▸ EXCERPTED TEXT
· · · · ·

ALTER SCHEMA ... RENAME TO ... is not supported.

Create a table

Every Kudu table requires columns with data types, a primary key, and partition information. Column encoding and compression are optional.

CREATE TABLE user_events (
  user_id int WITH (primary_key = true),
  event_name varchar WITH (primary_key = true),
  message varchar,
  details varchar WITH (nullable = true, encoding = 'plain')
) WITH (
  partition_by_hash_columns = ARRAY['user_id'],
  partition_by_hash_buckets = 5,
  number_of_replicas = 3
);

In this example:

  • user_id and event_name are primary key columns.

  • The table is hash-partitioned on user_id into 5 buckets.

  • number_of_replicas is set to 3, which controls the number of tablet replicas.

Key rules when creating a table:

  • Primary key columns must be listed before all other columns.

  • Only primary key columns can serve as partition key columns.

  • number_of_replicas is optional and must be an odd number. If omitted, the Kudu master's default replication factor applies.

  • A table must have at least one hash or range partition. A table can have multiple hash partitions but only one range partition.

· · · · ·

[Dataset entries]

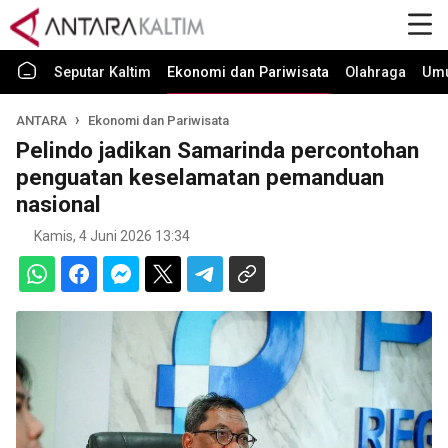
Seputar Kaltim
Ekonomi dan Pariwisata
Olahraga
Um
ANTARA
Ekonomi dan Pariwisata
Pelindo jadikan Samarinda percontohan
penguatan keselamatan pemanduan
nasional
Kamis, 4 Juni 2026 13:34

· · · · ·

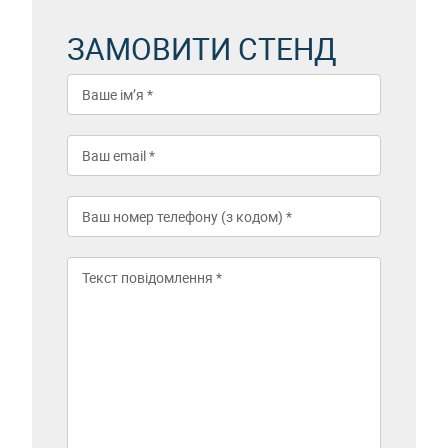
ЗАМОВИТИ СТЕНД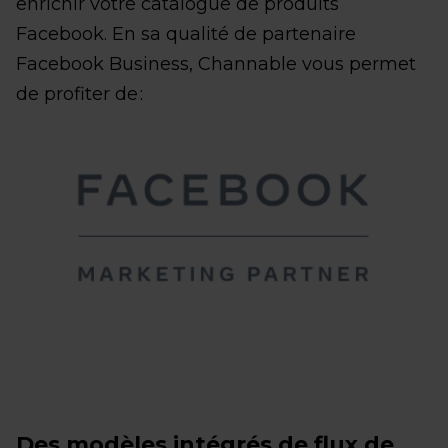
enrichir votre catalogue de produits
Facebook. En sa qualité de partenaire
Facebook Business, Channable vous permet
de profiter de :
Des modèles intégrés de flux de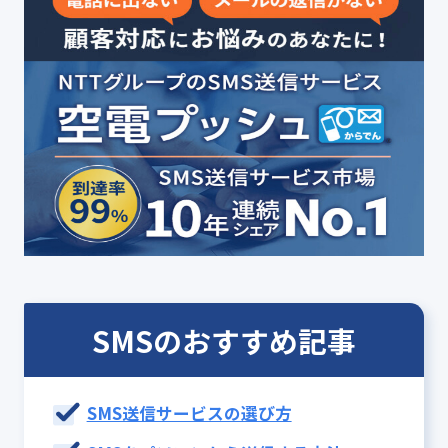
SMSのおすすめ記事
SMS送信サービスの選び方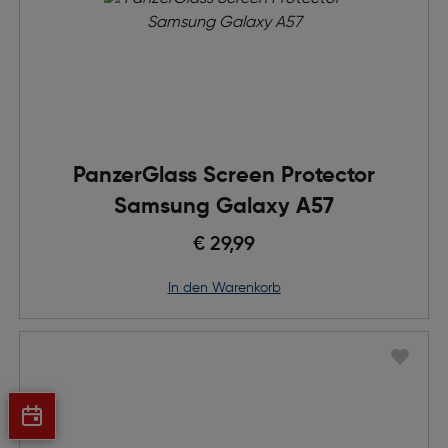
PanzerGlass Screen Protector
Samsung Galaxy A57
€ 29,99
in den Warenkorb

· · · · ·

▸ TASK LIST
- A) Answer each question from the excerpt on creating a Kudu table:
(i) Into how many buckets is the user_events table hash-partitioned?
(ii) What kind of number must number_of_replicas be?
(iii) How many range partitions can a table have?
- B) Duplicate the passage of the excerpt on creating a Kudu table between "Create a table" and "compression are optional.", inclusive.

▸ TASK ANSWERS
- A)
(i) 5
(ii) An odd number
(iii) Only one

- B)
Create a table

Every Kudu table requires columns with data types, a primary key, and partition information. Column encoding and compression are optional.